A Twitter "bestof" List

November 11, 2019 • #

The only content feeds I regularly peruse anymore are my RSS subscriptions and Twitter. I’ve been trying to pull away a bit more from looking at Twitter so often. This is a common problem these days that people are responding to in much different ways. You’ve got folks like my co-workers Bill & James coming at it with a sanitization strategy, trying to clean up their feeds in various ways. Then you have those on the “Waldenponding” end of the spectrum (like Cal Newport) — deleting apps, deleting accounts, and fully checking out from the digital firehose.

Twitter bestof list

My approach so far has been to simply be more conscious of how often I reflexively open the app as a muscle memory movement whenever I have slack time. These apps (Facebook, Instagram, Twitter) all feed off of the “in-between” time when sitting on the couch, standing in line, et cetera. Then as happens with most of us, that slack time encroaches on non-slack time and soon we’re scrolling through Instagram while at dinner with someone or playing with the kids. We all do it, and it takes conscious effort to control. What’s helped me lately are the Screen Time reports iOS sends regularly that show the week-over-week trend in device usage and how it breaks down. As a week goes by, I try to remember that every few-minute-long Twitter session accrues against my total and will put me at an increase over last week — a small mental kick toward putting the governor on Twitter usage. Since I always have Kindle books at the ready, with each opening of Twitter a little bug in my brain says “why don’t you read a few pages instead?”

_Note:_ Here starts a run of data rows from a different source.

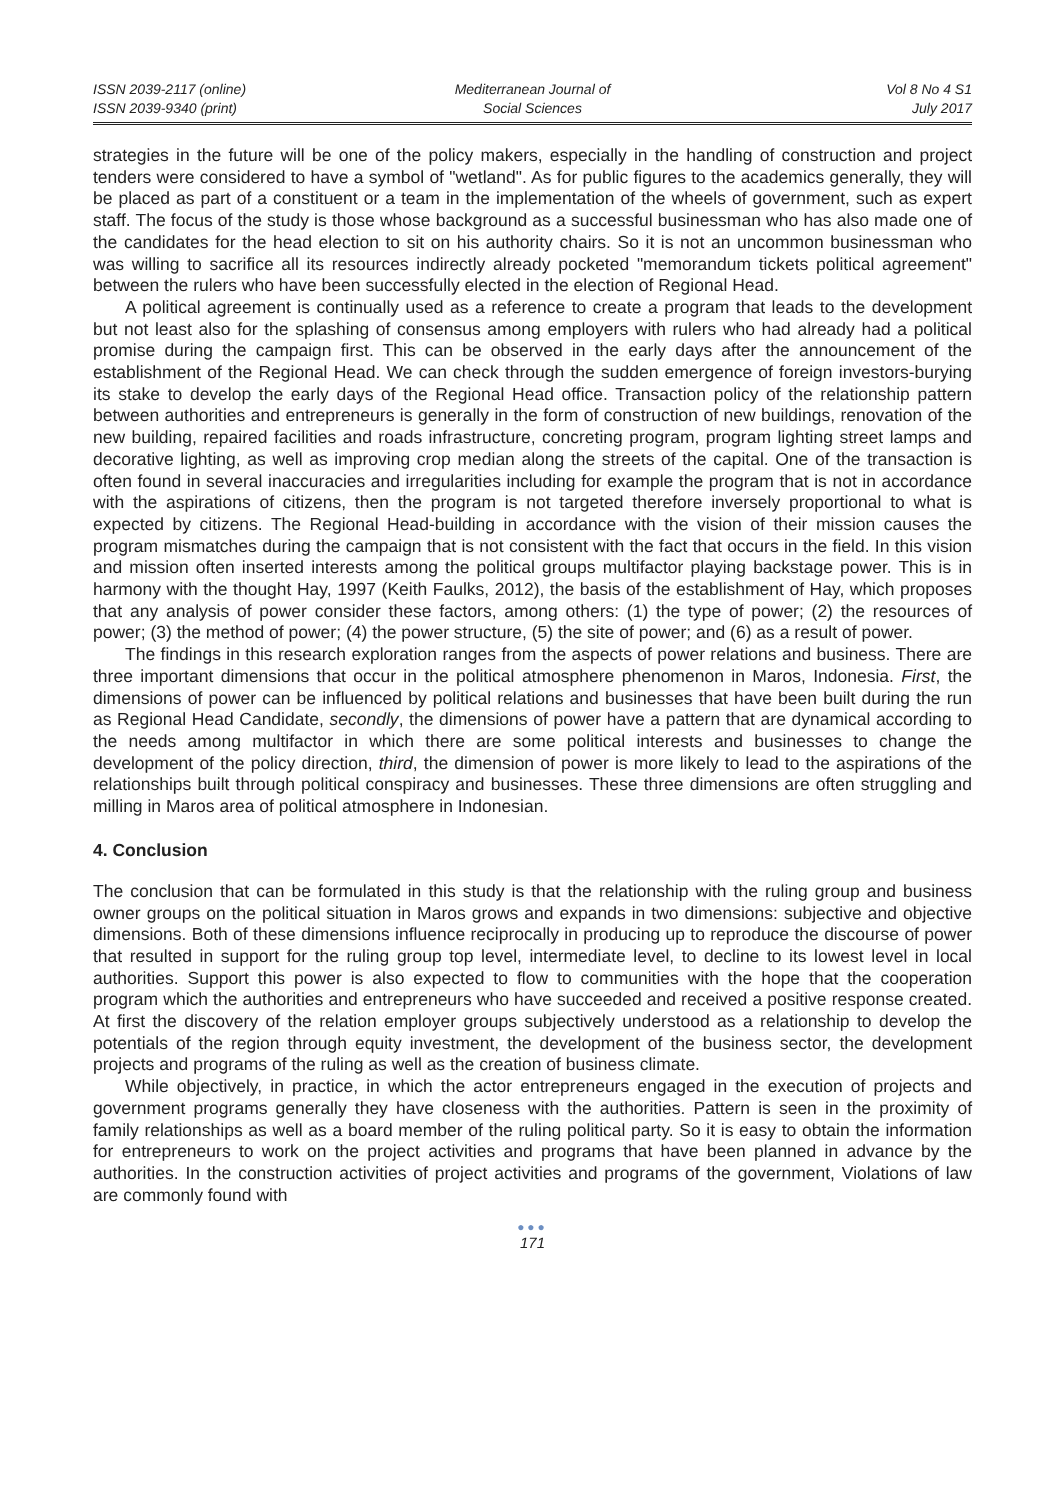ISSN 2039-2117 (online)
ISSN 2039-9340 (print)
Mediterranean Journal of
Social Sciences
Vol 8 No 4 S1
July 2017
strategies in the future will be one of the policy makers, especially in the handling of construction and project tenders were considered to have a symbol of "wetland". As for public figures to the academics generally, they will be placed as part of a constituent or a team in the implementation of the wheels of government, such as expert staff. The focus of the study is those whose background as a successful businessman who has also made one of the candidates for the head election to sit on his authority chairs. So it is not an uncommon businessman who was willing to sacrifice all its resources indirectly already pocketed "memorandum tickets political agreement" between the rulers who have been successfully elected in the election of Regional Head.
A political agreement is continually used as a reference to create a program that leads to the development but not least also for the splashing of consensus among employers with rulers who had already had a political promise during the campaign first. This can be observed in the early days after the announcement of the establishment of the Regional Head. We can check through the sudden emergence of foreign investors-burying its stake to develop the early days of the Regional Head office. Transaction policy of the relationship pattern between authorities and entrepreneurs is generally in the form of construction of new buildings, renovation of the new building, repaired facilities and roads infrastructure, concreting program, program lighting street lamps and decorative lighting, as well as improving crop median along the streets of the capital. One of the transaction is often found in several inaccuracies and irregularities including for example the program that is not in accordance with the aspirations of citizens, then the program is not targeted therefore inversely proportional to what is expected by citizens. The Regional Head-building in accordance with the vision of their mission causes the program mismatches during the campaign that is not consistent with the fact that occurs in the field. In this vision and mission often inserted interests among the political groups multifactor playing backstage power. This is in harmony with the thought Hay, 1997 (Keith Faulks, 2012), the basis of the establishment of Hay, which proposes that any analysis of power consider these factors, among others: (1) the type of power; (2) the resources of power; (3) the method of power; (4) the power structure, (5) the site of power; and (6) as a result of power.
The findings in this research exploration ranges from the aspects of power relations and business. There are three important dimensions that occur in the political atmosphere phenomenon in Maros, Indonesia. First, the dimensions of power can be influenced by political relations and businesses that have been built during the run as Regional Head Candidate, secondly, the dimensions of power have a pattern that are dynamical according to the needs among multifactor in which there are some political interests and businesses to change the development of the policy direction, third, the dimension of power is more likely to lead to the aspirations of the relationships built through political conspiracy and businesses. These three dimensions are often struggling and milling in Maros area of political atmosphere in Indonesian.
4. Conclusion
The conclusion that can be formulated in this study is that the relationship with the ruling group and business owner groups on the political situation in Maros grows and expands in two dimensions: subjective and objective dimensions. Both of these dimensions influence reciprocally in producing up to reproduce the discourse of power that resulted in support for the ruling group top level, intermediate level, to decline to its lowest level in local authorities. Support this power is also expected to flow to communities with the hope that the cooperation program which the authorities and entrepreneurs who have succeeded and received a positive response created. At first the discovery of the relation employer groups subjectively understood as a relationship to develop the potentials of the region through equity investment, the development of the business sector, the development projects and programs of the ruling as well as the creation of business climate.
While objectively, in practice, in which the actor entrepreneurs engaged in the execution of projects and government programs generally they have closeness with the authorities. Pattern is seen in the proximity of family relationships as well as a board member of the ruling political party. So it is easy to obtain the information for entrepreneurs to work on the project activities and programs that have been planned in advance by the authorities. In the construction activities of project activities and programs of the government, Violations of law are commonly found with
●●●
171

Over the weekend I decided to try out James’s method of using Twitter lists for a more targeted feed1. So I created a private “bestof” list and gradually curated (so far) 43 people into that list. In the Twitter iOS app, a list can be pinned to the main view and becomes a pane you can swipe over to. In two days of usage it’s been an excellent substitute to the main firehose feed of infinite content. Because lists, from what I can tell, don’t display algorithmically-generated feed items, you get a simple reverse-sorted feed of posts from all accounts in the list. If I open it up after 5 or 6 hours have gone by, a minute or so scrolling down gets me back to where I was. I can read all of the posts over that time period. Reaching Twitter “inbox zero” has been impossible since about 2010 — following too many people, but also Twitter is on a mission (understandably) to never let you run out of things to read.

I still plan on keeping the Twitter habit as curbed as possible in favor of higher bandwidth books and papers, but this is a huge step in the right direction for filtering the signal from the noise.

  1. Trying to wrangle the main feed is too much work. I just left it alone.